Short problem ::
Copy out every one of the following lines word for word, keeping their order and spelling unchanged.

Extracted information ::
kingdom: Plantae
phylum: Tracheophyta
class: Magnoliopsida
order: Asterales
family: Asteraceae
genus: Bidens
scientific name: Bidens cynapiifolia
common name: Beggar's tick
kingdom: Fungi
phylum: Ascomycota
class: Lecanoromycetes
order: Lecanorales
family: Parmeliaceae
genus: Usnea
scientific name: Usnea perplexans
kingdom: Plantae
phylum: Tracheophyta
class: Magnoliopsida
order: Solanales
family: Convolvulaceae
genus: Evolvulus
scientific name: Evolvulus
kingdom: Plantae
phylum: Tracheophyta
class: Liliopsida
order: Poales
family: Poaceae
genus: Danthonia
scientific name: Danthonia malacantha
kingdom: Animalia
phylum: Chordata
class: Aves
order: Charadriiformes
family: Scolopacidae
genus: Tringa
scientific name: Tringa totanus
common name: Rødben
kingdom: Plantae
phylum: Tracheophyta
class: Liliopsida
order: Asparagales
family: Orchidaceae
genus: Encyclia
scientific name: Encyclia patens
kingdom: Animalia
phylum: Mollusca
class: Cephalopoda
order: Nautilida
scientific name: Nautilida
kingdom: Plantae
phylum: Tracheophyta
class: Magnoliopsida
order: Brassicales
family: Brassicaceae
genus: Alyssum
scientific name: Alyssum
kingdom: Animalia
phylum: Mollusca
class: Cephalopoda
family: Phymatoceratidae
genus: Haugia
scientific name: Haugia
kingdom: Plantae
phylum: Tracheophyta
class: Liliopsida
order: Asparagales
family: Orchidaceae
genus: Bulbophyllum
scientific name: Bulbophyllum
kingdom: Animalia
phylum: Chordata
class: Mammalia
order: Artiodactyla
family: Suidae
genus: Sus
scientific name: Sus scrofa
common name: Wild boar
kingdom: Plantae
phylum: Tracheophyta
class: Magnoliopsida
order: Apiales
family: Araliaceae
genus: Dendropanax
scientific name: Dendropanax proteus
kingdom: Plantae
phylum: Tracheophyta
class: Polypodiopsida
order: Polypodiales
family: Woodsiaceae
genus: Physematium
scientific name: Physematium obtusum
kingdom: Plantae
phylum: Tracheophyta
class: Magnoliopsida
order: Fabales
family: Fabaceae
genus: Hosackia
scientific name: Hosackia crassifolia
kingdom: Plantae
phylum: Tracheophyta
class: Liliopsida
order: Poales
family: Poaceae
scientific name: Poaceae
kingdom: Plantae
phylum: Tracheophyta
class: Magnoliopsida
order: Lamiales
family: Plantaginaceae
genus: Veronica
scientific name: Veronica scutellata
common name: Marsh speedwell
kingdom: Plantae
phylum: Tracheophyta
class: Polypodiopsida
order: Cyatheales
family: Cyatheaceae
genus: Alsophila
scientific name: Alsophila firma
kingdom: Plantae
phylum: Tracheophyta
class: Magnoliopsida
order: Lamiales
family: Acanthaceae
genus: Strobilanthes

Finished task ::
kingdom: Plantae
phylum: Tracheophyta
class: Magnoliopsida
order: Asterales
family: Asteraceae
genus: Bidens
scientific name: Bidens cynapiifolia
common name: Beggar's tick
kingdom: Fungi
phylum: Ascomycota
class: Lecanoromycetes
order: Lecanorales
family: Parmeliaceae
genus: Usnea
scientific name: Usnea perplexans
kingdom: Plantae
phylum: Tracheophyta
class: Magnoliopsida
order: Solanales
family: Convolvulaceae
genus: Evolvulus
scientific name: Evolvulus
kingdom: Plantae
phylum: Tracheophyta
class: Liliopsida
order: Poales
family: Poaceae
genus: Danthonia
scientific name: Danthonia malacantha
kingdom: Animalia
phylum: Chordata
class: Aves
order: Charadriiformes
family: Scolopacidae
genus: Tringa
scientific name: Tringa totanus
common name: Rødben
kingdom: Plantae
phylum: Tracheophyta
class: Liliopsida
order: Asparagales
family: Orchidaceae
genus: Encyclia
scientific name: Encyclia patens
kingdom: Animalia
phylum: Mollusca
class: Cephalopoda
order: Nautilida
scientific name: Nautilida
kingdom: Plantae
phylum: Tracheophyta
class: Magnoliopsida
order: Brassicales
family: Brassicaceae
genus: Alyssum
scientific name: Alyssum
kingdom: Animalia
phylum: Mollusca
class: Cephalopoda
family: Phymatoceratidae
genus: Haugia
scientific name: Haugia
kingdom: Plantae
phylum: Tracheophyta
class: Liliopsida
order: Asparagales
family: Orchidaceae
genus: Bulbophyllum
scientific name: Bulbophyllum
kingdom: Animalia
phylum: Chordata
class: Mammalia
order: Artiodactyla
family: Suidae
genus: Sus
scientific name: Sus scrofa
common name: Wild boar
kingdom: Plantae
phylum: Tracheophyta
class: Magnoliopsida
order: Apiales
family: Araliaceae
genus: Dendropanax
scientific name: Dendropanax proteus
kingdom: Plantae
phylum: Tracheophyta
class: Polypodiopsida
order: Polypodiales
family: Woodsiaceae
genus: Physematium
scientific name: Physematium obtusum
kingdom: Plantae
phylum: Tracheophyta
class: Magnoliopsida
order: Fabales
family: Fabaceae
genus: Hosackia
scientific name: Hosackia crassifolia
kingdom: Plantae
phylum: Tracheophyta
class: Liliopsida
order: Poales
family: Poaceae
scientific name: Poaceae
kingdom: Plantae
phylum: Tracheophyta
class: Magnoliopsida
order: Lamiales
family: Plantaginaceae
genus: Veronica
scientific name: Veronica scutellata
common name: Marsh speedwell
kingdom: Plantae
phylum: Tracheophyta
class: Polypodiopsida
order: Cyatheales
family: Cyatheaceae
genus: Alsophila
scientific name: Alsophila firma
kingdom: Plantae
phylum: Tracheophyta
class: Magnoliopsida
order: Lamiales
family: Acanthaceae
genus: Strobilanthes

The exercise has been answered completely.